Gli eventi storici hanno fatto sì che non ci sia continuità tra gli splendori dell'arte ceramica della Magna Grecia e quella contemporanea. Dopo oltre un millennio di buio quasi totali, la produzione di rustiche terrecotte, prevalentemente contenitori per l'acqua, viene reintrodotta in alcune piccole comunità arabe, dislocate lungo le coste. Ma si deve arrivare al XVII secolo per vedere una comunità locale, peraltro costretta dagli eventi naturali, a rimettere in funzione quelle primordiali fornaci. Questo accadde a Santo Stefano di Camastra, comunità di pastori insediatisi in riva al mare a seguito di movimenti franosi che avevano reso inabitabile il loro villaggio sulle alture. Più per necessità che per vocazione, cominciarono a realizzare dapprima mattoni evolvendo via via la produzione verso oggetti d'uso, quindi, dalla fine del '700, piastrelle maiolicate e ceramiche artistiche.

 

Anche la ceramica di Caltagirone ha una storia simile. Avviata dagli arabi che ne sfruttavano le cave di argilla, fu interrotta nel Trecento a causa di una enorme frana e ripresa nel Cinquecento nel nuovo rione dei “cannatari” (da “cannate”, recipienti per l’acqua), riscuotendo successi commerciali in tutta l'isola. La produzione spaziava di vasi agli orci ai lampadari, alle caratteristiche lampade antropomorfe, decorati con tocchi di giallo e verde nella decorazione a fogliame, oppure in monocromia turchina su fondo bianco. Dopo le distruzioni del terremoto di Catania del 1693, la produzione riprese faticosamente tra alti e bassi finché, nel 1918, l'apertura di una scuola d'arte non ridiede slancio alla produzione che continua oggi con grande vivacità.

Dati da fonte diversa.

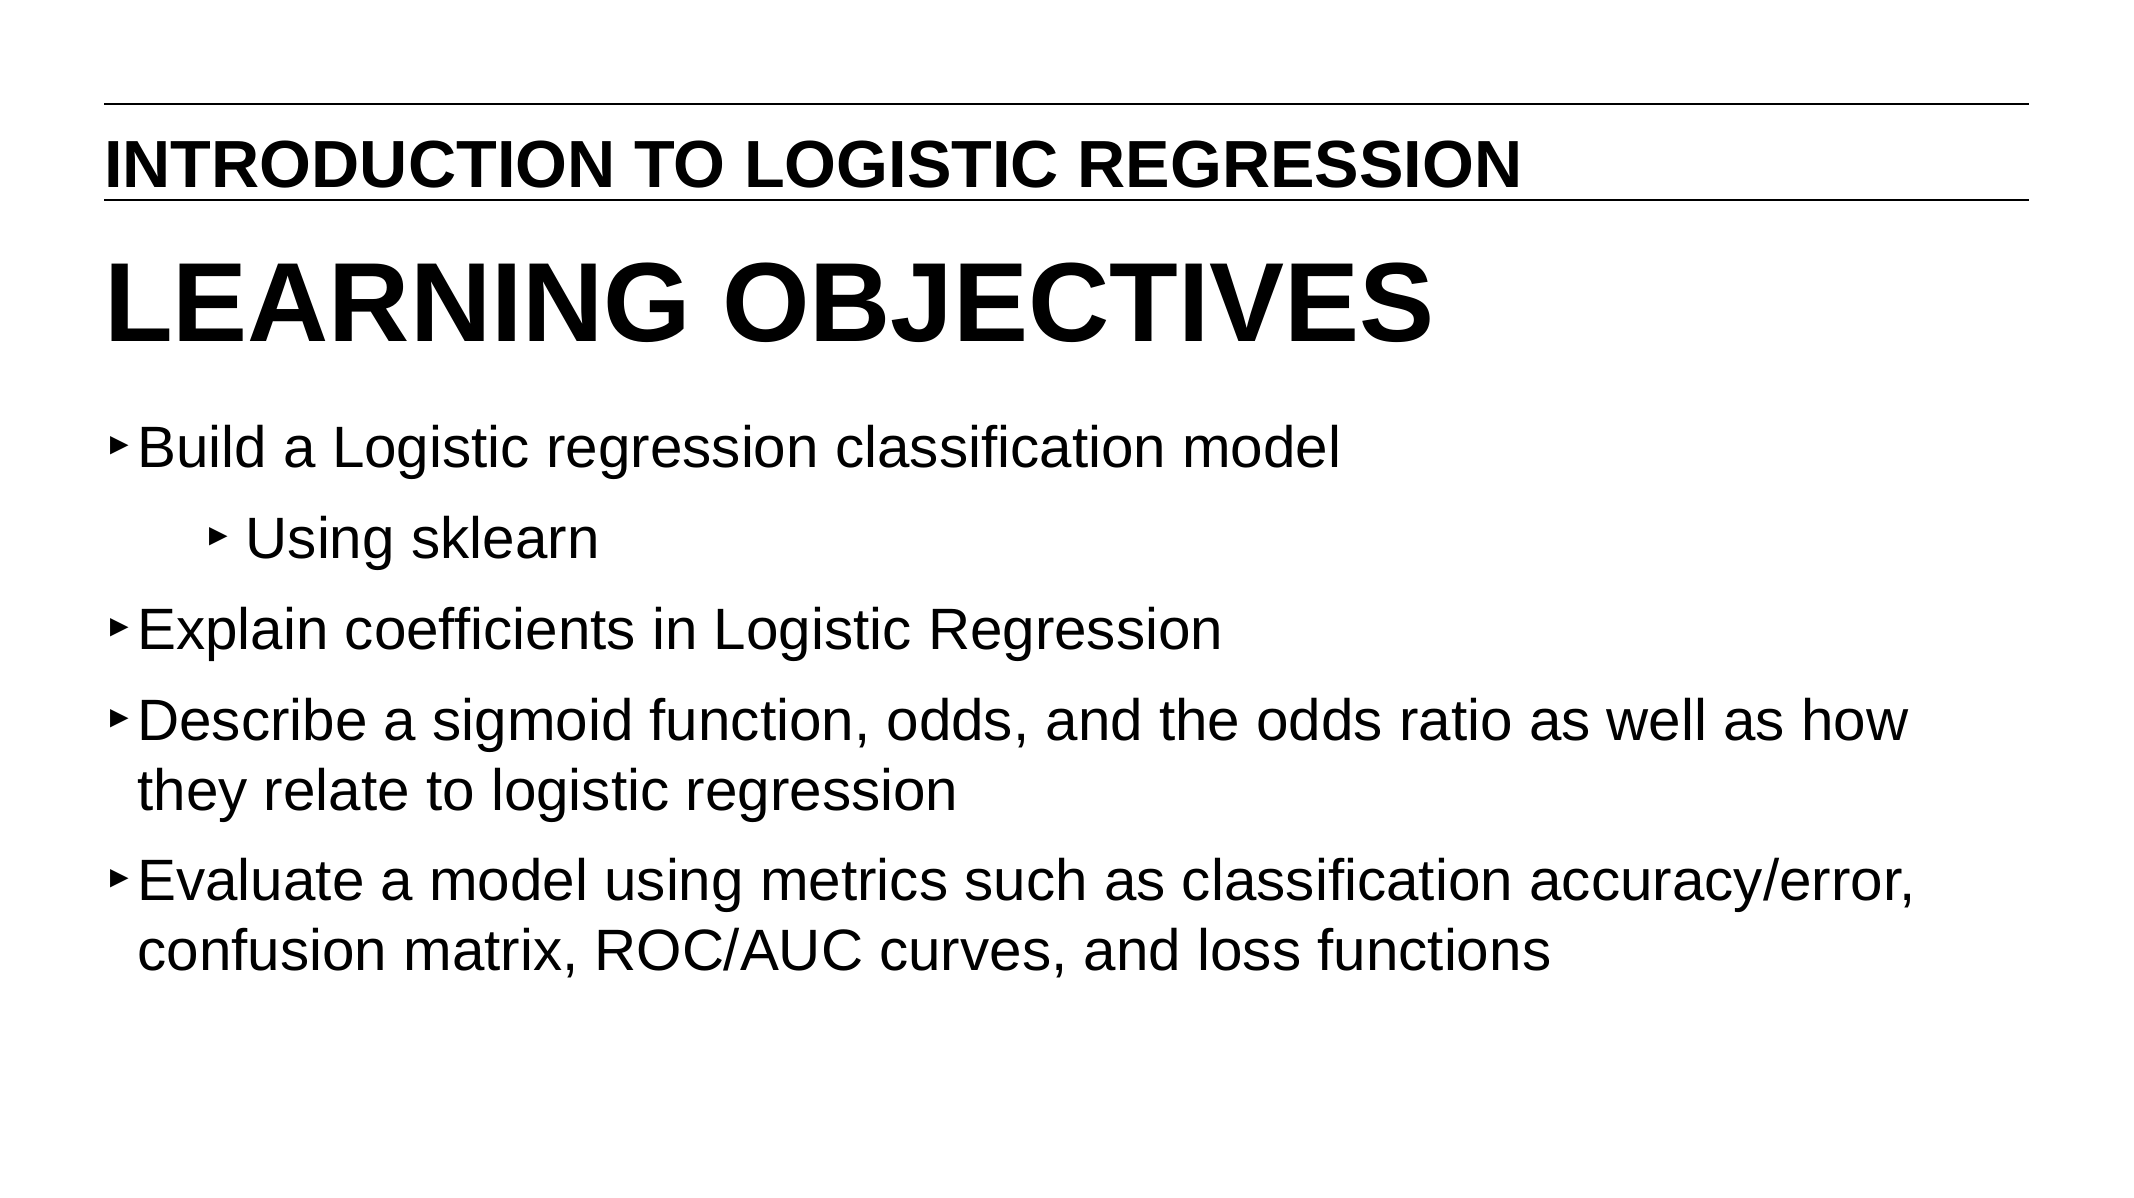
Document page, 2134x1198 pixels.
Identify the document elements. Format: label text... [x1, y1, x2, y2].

Sciacca, in provincia di Agrigento, può essere considerato il terzo polo ceramico della Sicilia. Tutto cominciò tra il '400 e il '500, quando baroni e vescovi diedero impulso all'attività di alcuni maestri maiolicari locali, con forti commesse di piastrelle decorate per abbellire chiese e palazzi (tra i quali, il duomo di Monreale). Fu l'occasione che permise di affinare le tecniche e ricercare canoni estetici diversi da quelli di influenza saracena e catalana, aprendo al nuovo gusto rinascimentale italiano che caratterizza ancora oggi la produzione di molti artigiani locali.

In quasi tutte le regioni italiane, la lavorazione dell'argilla si è sviluppata parallelamente nella produzione di oggetti rustici, d'uso quotidiano, e in forme più raffinate che spaziano dalla maiolica alla ceramica d'arte, alla porcellana. E quasi sempre, una delle due ha prevalso sull'altra caratterizzando in questo modo la produzione regionale. In Toscana, invece, queste due forme di artigianato continuano a convivere, godendo entrambe di un buon successo commerciale.

 

Nel campo della ceramica "rustica", come non ricordare la grande tradizione del cotto toscano, con il suo maggior centro nelle fornaci dell'Impruneta, dove si produce soprattutto cotto per pavimenti, ma anche grandi orci da olio, recipienti da salamoia, conche e vasi da giardino modellati a mano. Oppure le pentole in coccio, ideali per cuocere i fagioli e le tante zuppe tipiche soprattutto dell'area meridionale della regione, prodotte in particolare nelle aree di Colle Val d’Elsa e di Chiusi, nel senese, e i classici catini a forma troncoconica, con largo orlo e con l’interno verniciato “a spugnature” di color verde su fondo bianco o giallo tenue, nella cui produzione si sono specializzati gli artigiani di San Giovanni alla Venna, in provincia di Pisa.

 

Grazie alla grande tradizione artistica toscana, il fronte della ceramica decorativa si presenta molto più ricco, sia come diffusione che nelle sue forme esteriori. Particolarmente vivace è l'area aretina dove, nelle botteghe di Cortona, Anghiari e Monte San Savino, continua la manifattura di pezzi della tradizione antica, come i piatti decorativi, a fondo giallo e con al centro la margherita. In provincia di Firenze, ed in particolare a Montelupo Fiorentino e Sesto Fiorentino, è tuttora florida la produzione di piatti decorativi, boccali, vasi e altri oggetti dalle forme e dalle decorazioni tradizionali, ispirate soprattutto alle storiche manifatture di Doccia che da Sesto erano esportate in tutto il mondo.